■ Description of the task
Render every line of the records below as a JSON list of strings, one string per line, skipping blank lines and leaving out the pictures.

━━ Data rows

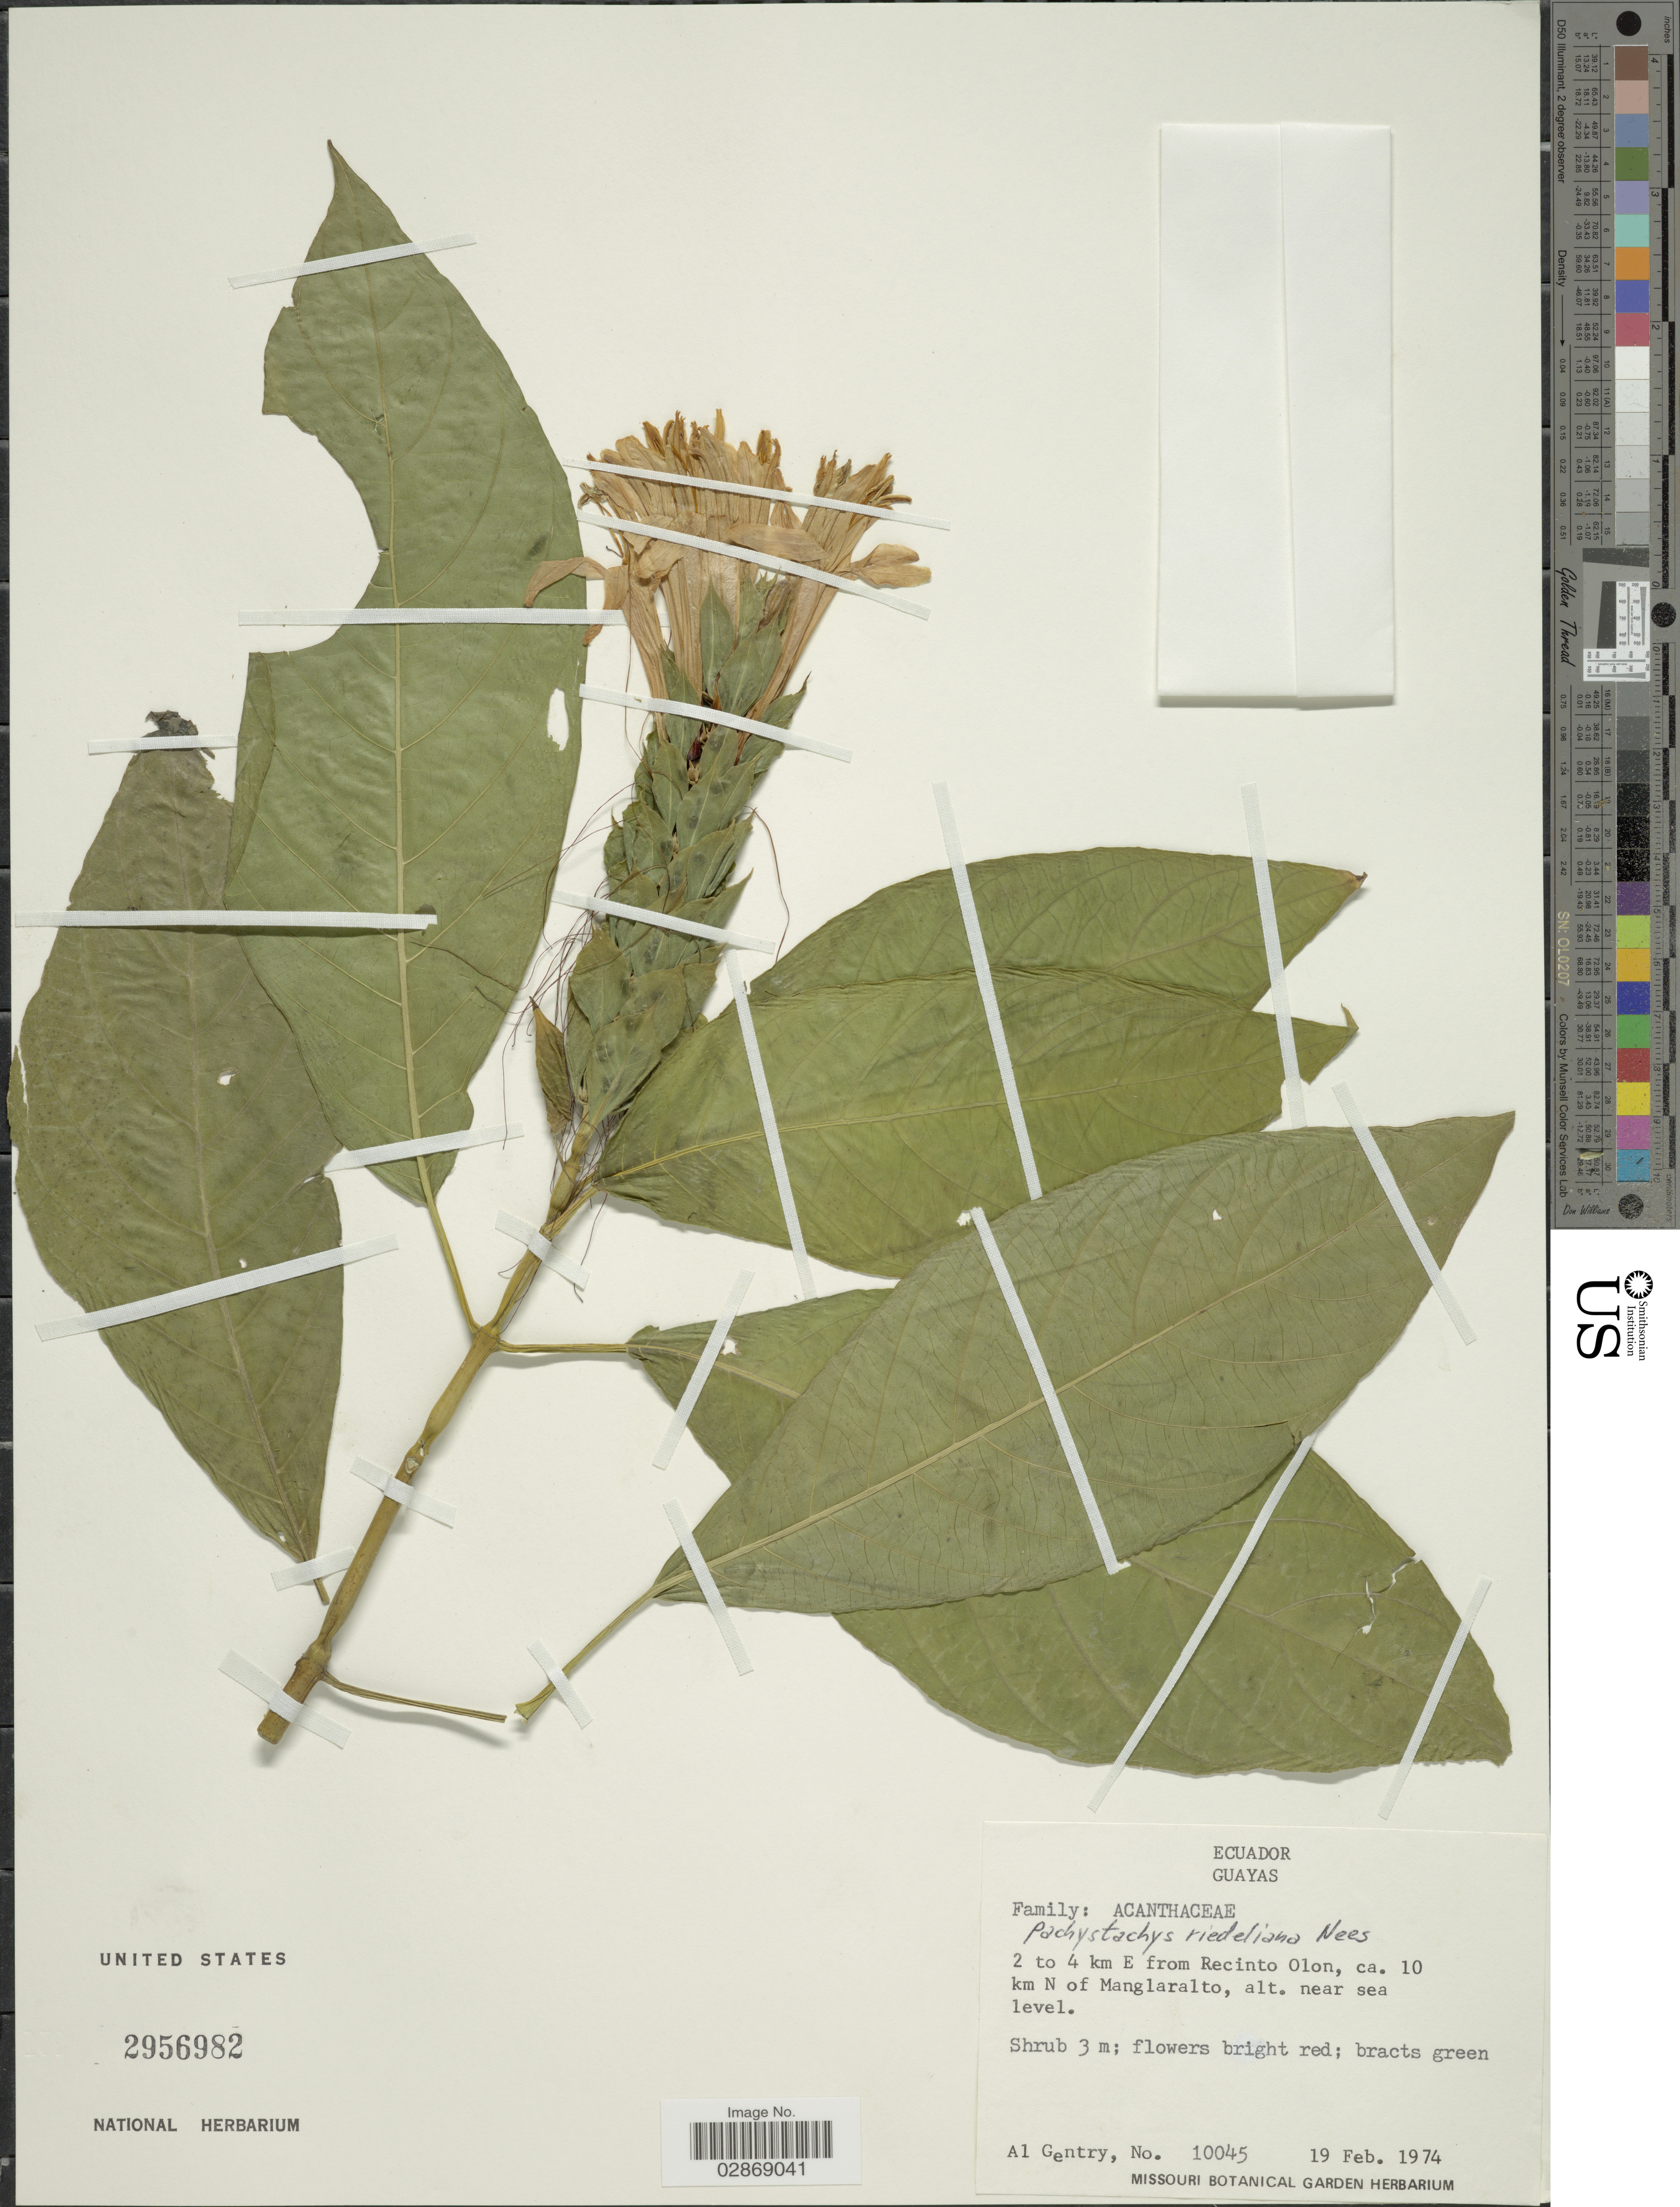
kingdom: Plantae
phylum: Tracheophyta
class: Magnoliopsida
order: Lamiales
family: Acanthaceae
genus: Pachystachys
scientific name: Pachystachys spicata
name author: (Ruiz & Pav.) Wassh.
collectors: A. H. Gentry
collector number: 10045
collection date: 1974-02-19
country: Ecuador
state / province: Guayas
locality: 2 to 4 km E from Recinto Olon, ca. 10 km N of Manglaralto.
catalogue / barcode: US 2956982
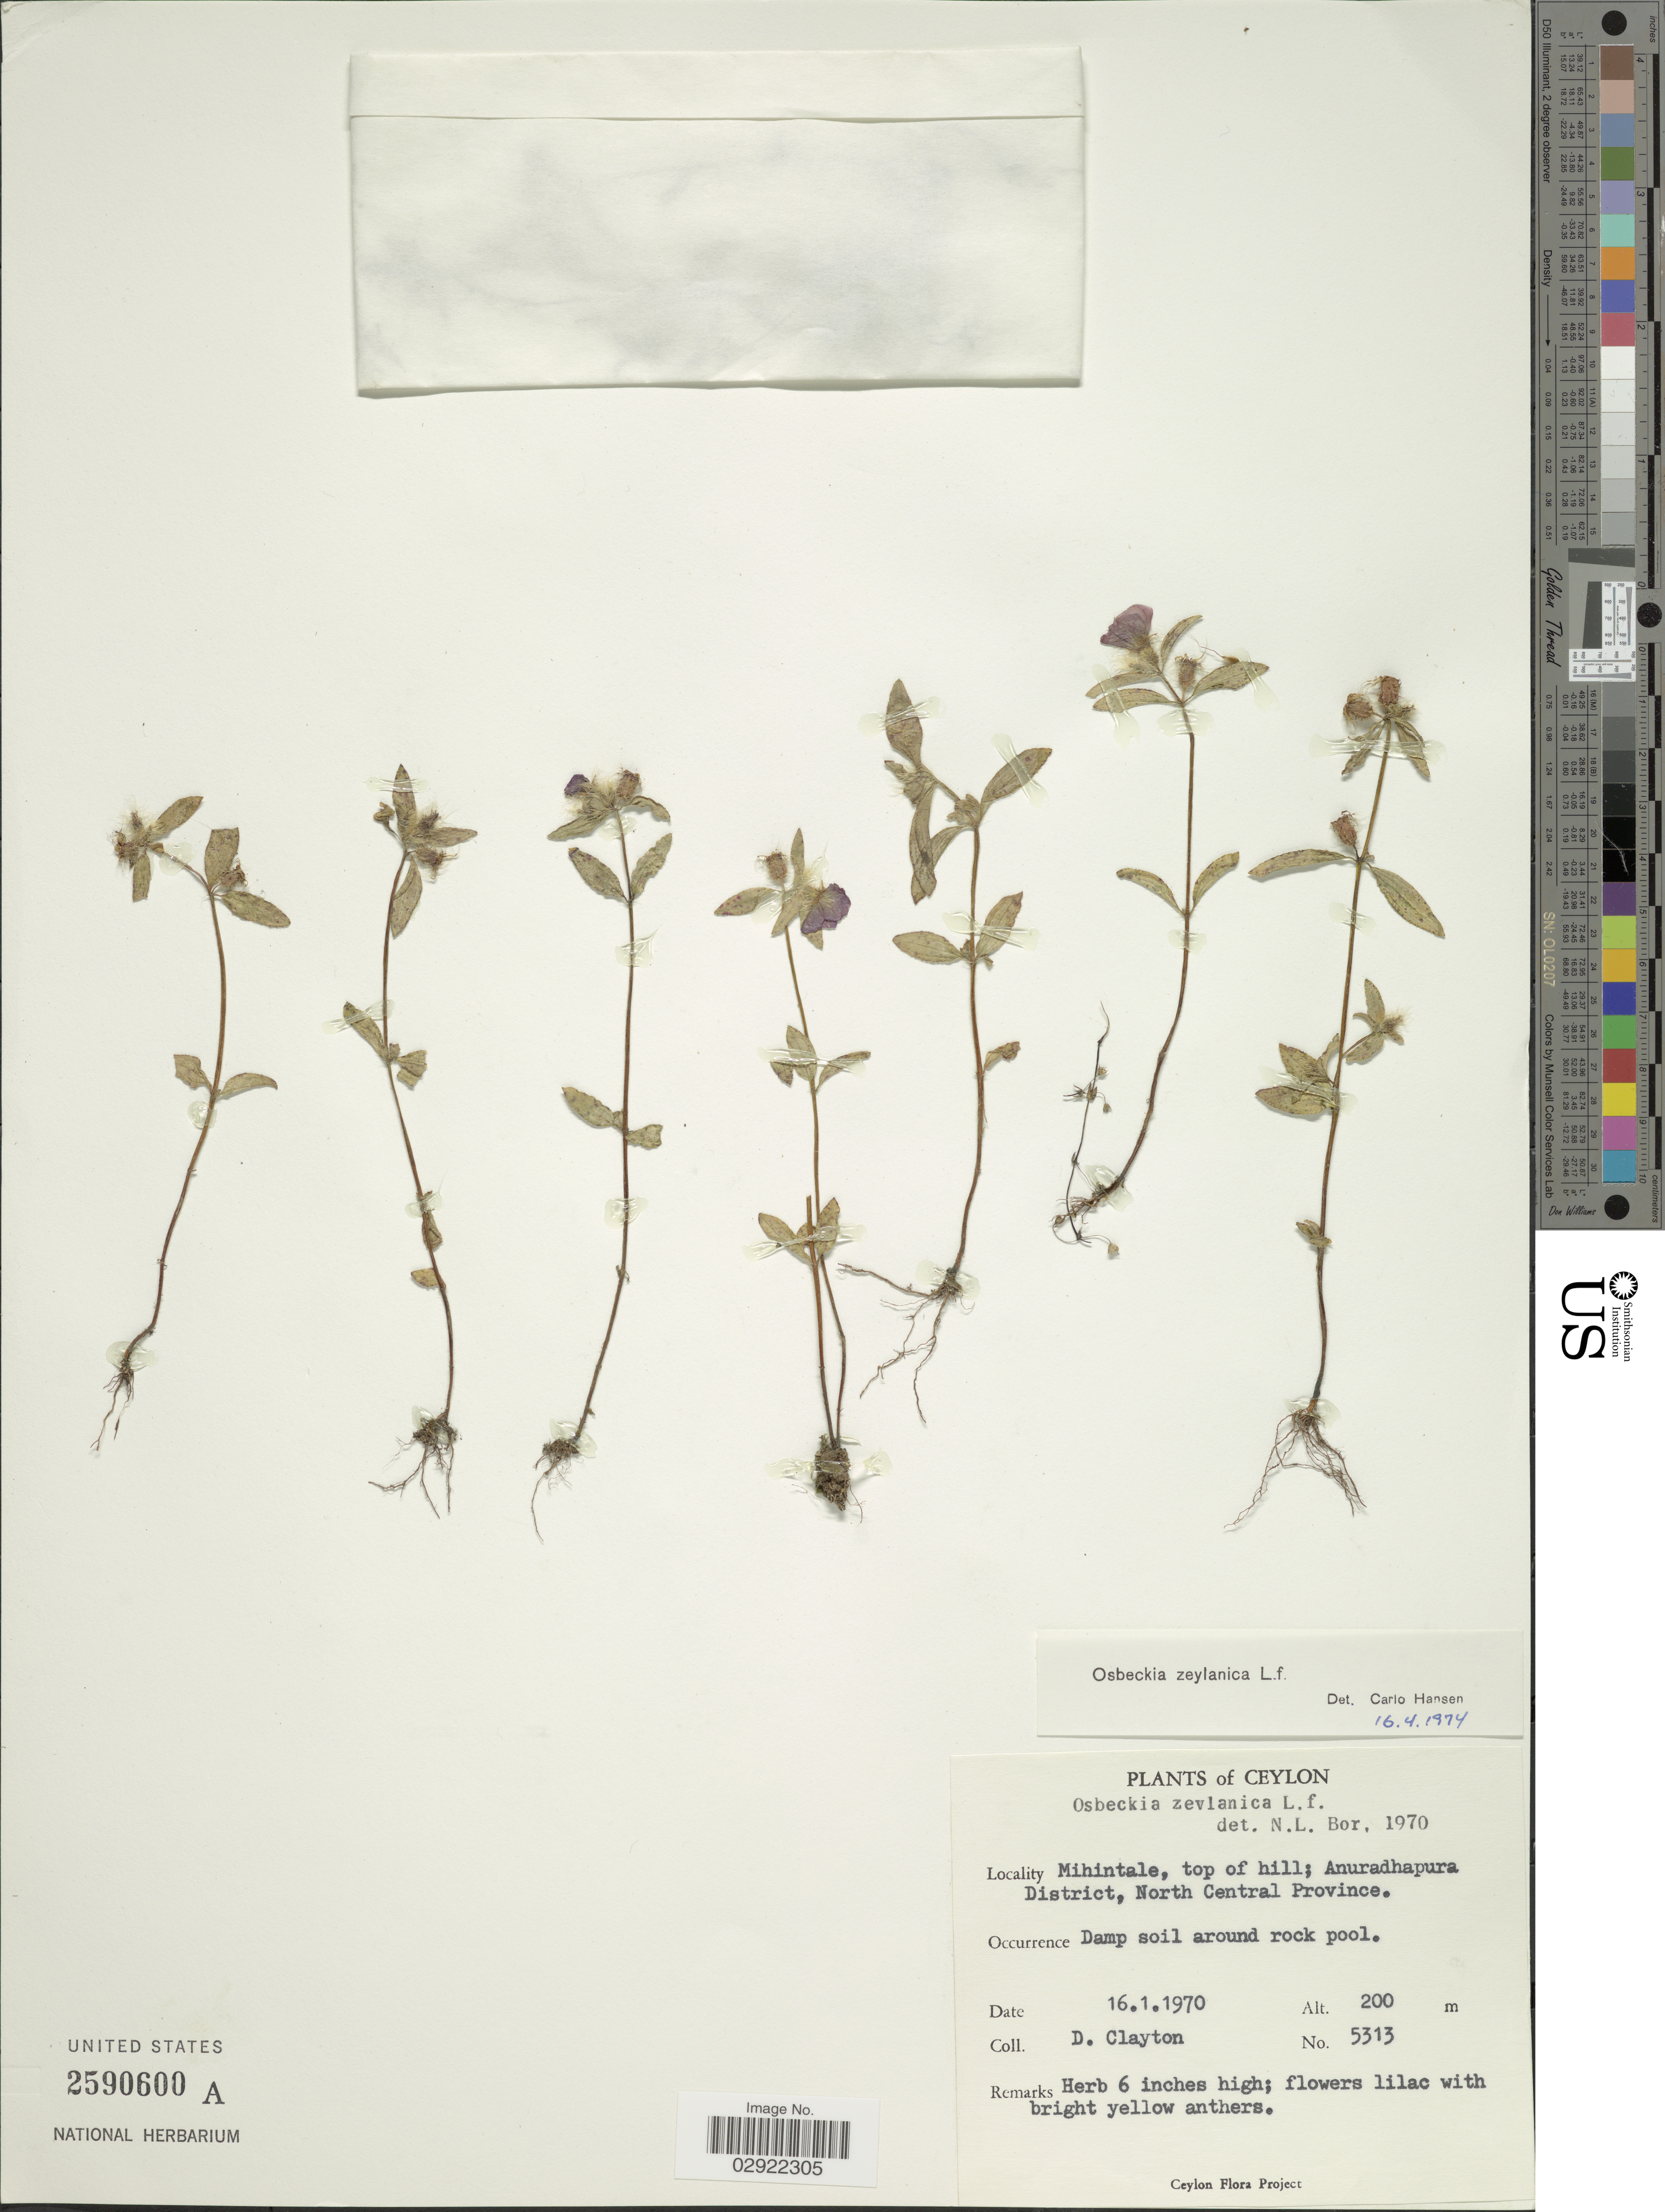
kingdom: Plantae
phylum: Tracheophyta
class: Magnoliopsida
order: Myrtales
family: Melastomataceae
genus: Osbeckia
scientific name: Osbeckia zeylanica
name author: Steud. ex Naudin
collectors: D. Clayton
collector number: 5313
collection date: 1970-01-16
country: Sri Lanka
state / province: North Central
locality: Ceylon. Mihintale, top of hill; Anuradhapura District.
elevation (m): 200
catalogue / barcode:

━━━━

■ Full response
[
  "kingdom: Plantae",
  "phylum: Tracheophyta",
  "class: Magnoliopsida",
  "order: Lamiales",
  "family: Acanthaceae",
  "genus: Pachystachys",
  "scientific name: Pachystachys spicata",
  "name author: (Ruiz & Pav.) Wassh.",
  "collectors: A. H. Gentry",
  "collector number: 10045",
  "collection date: 1974-02-19",
  "country: Ecuador",
  "state / province: Guayas",
  "locality: 2 to 4 km E from Recinto Olon, ca. 10 km N of Manglaralto.",
  "catalogue / barcode: US 2956982",
  "kingdom: Plantae",
  "phylum: Tracheophyta",
  "class: Magnoliopsida",
  "order: Myrtales",
  "family: Melastomataceae",
  "genus: Osbeckia",
  "scientific name: Osbeckia zeylanica",
  "name author: Steud. ex Naudin",
  "collectors: D. Clayton",
  "collector number: 5313",
  "collection date: 1970-01-16",
  "country: Sri Lanka",
  "state / province: North Central",
  "locality: Ceylon. Mihintale, top of hill; Anuradhapura District.",
  "elevation (m): 200",
  "catalogue / barcode:"
]